# Fogger pump



## halstaff (Nov 18, 2009)

Has anyone found a US source for the small fogger micro pump #30DSB-ZJF?
Mine quit working and I've disassembled it and cleaned it and it still won't work. Hate to toss a fog machine if I can replace the pump and have it running again.


----------



## Sickie Ickie (Jun 20, 2006)

Here the name of a person on Ebay who sells fogger pumps: reece011068

His page is http://shop.ebay.com/reece011068/m.html?_dmd=1&_ipg=50&_sop=12&_rdc=1

He is in the UK, but may have what you want or can find it. Shipping isn't that bad to the US.


----------



## halstaff (Nov 18, 2009)

Sickie Ickie said:


> Here the name of a person on Ebay who sells fogger pumps: reece011068
> 
> His page is http://shop.ebay.com/reece011068/m.html?_dmd=1&_ipg=50&_sop=12&_rdc=1
> 
> He is in the UK, but may have what you want or can find it. Shipping isn't that bad to the US.


Those are the 220V models but he said he should have the 120V, 60 HZ model in around 3 weeks for the same price.


----------



## Sickie Ickie (Jun 20, 2006)

I'm glad you may have a solution.


----------



## halstaff (Nov 18, 2009)

Sickie Ickie said:


> I'm glad you may have a solution.


Thanks for the link.


----------



## Sickie Ickie (Jun 20, 2006)

yer welcome. I hope he comes through for ya.


----------

Record set |
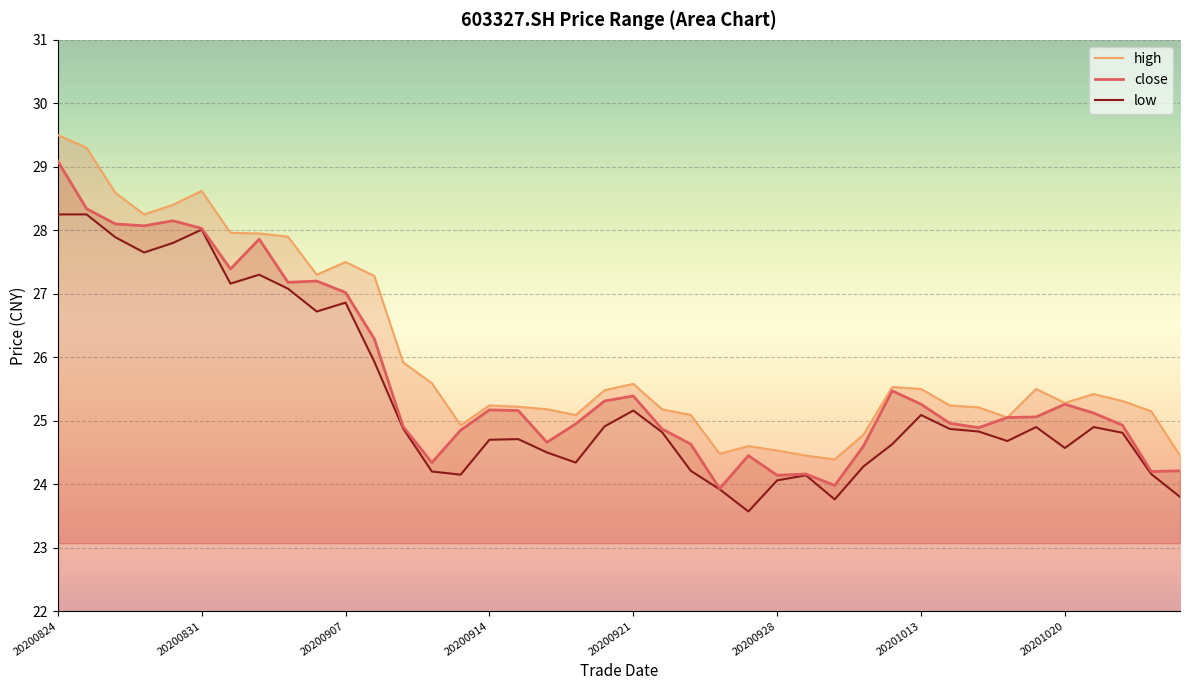

What are all the series names shown in the legend?

high, close, low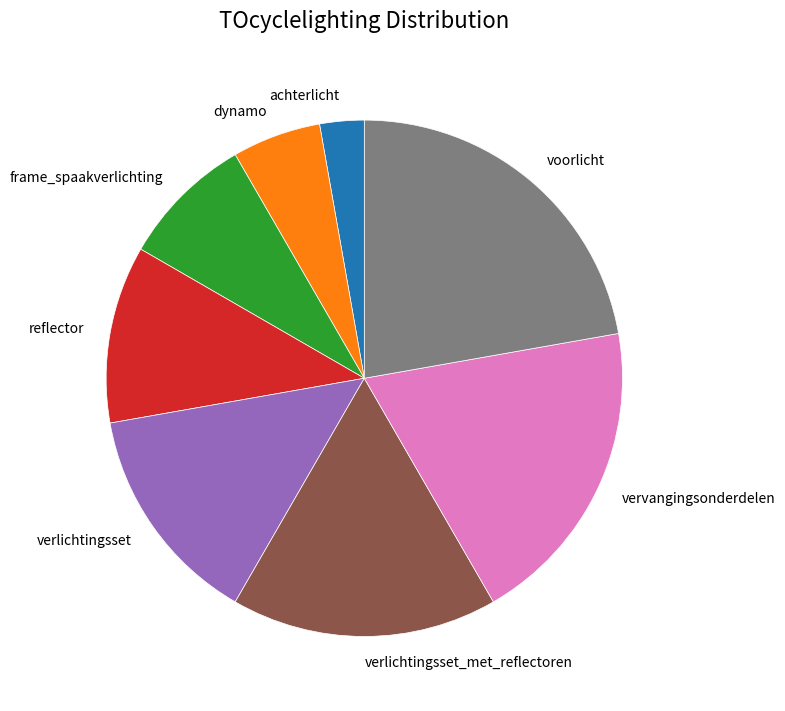

How many segments does this pie chart have?

8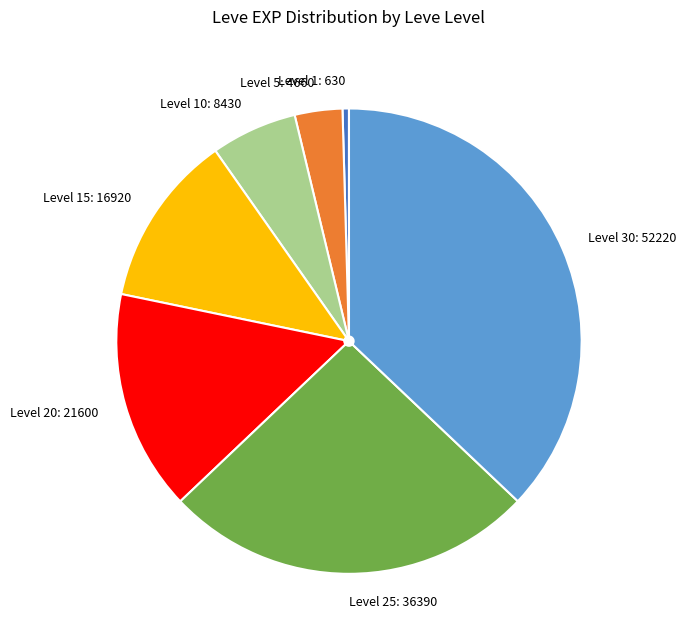

Which category has the smallest portion of the pie?

Level 1: 630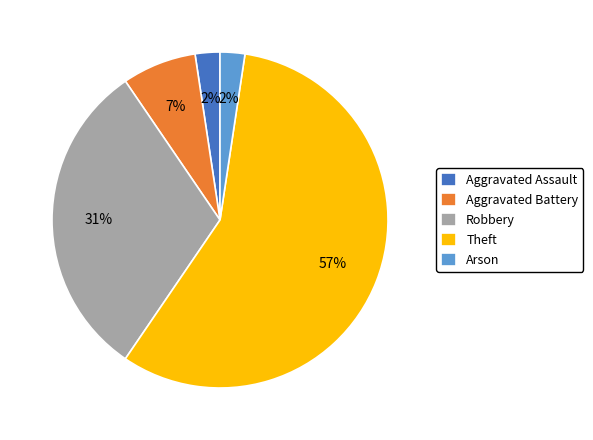

What percentage is the Arson slice, to the nearest percent?

2%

Problems to work on |
A - In the fogger pump thread, rewrite the paragraph beginning "Those are the 220V models" as a short bulleted list that keeps its main facts.
B - Copy out the stretch of the fogger pump thread from "Mine quit working" through "it running again.".
C - Say whether each statement agrees with the fogger pump thread, answering yes or no and quoting the words that decide it:
(i) The pump's number is 30DSB-ZJF.
(ii) The eBay seller is based in the US.
(iii) halstaff had cleaned the pump before asking for a source.

Solution list |
A -
- The pumps the seller currently offers are 220V models.
- He said he should have the 120V, 60 Hz model in around 3 weeks.
- It would sell for the same price.

B -
Mine quit working and I've disassembled it and cleaned it and it still won't work. Hate to toss a fog machine if I can replace the pump and have it running again.

C -
(i) Yes: "the small fogger micro pump #30DSB-ZJF"
(ii) No: "He is in the UK"
(iii) Yes: "I've disassembled it and cleaned it and it still won't work"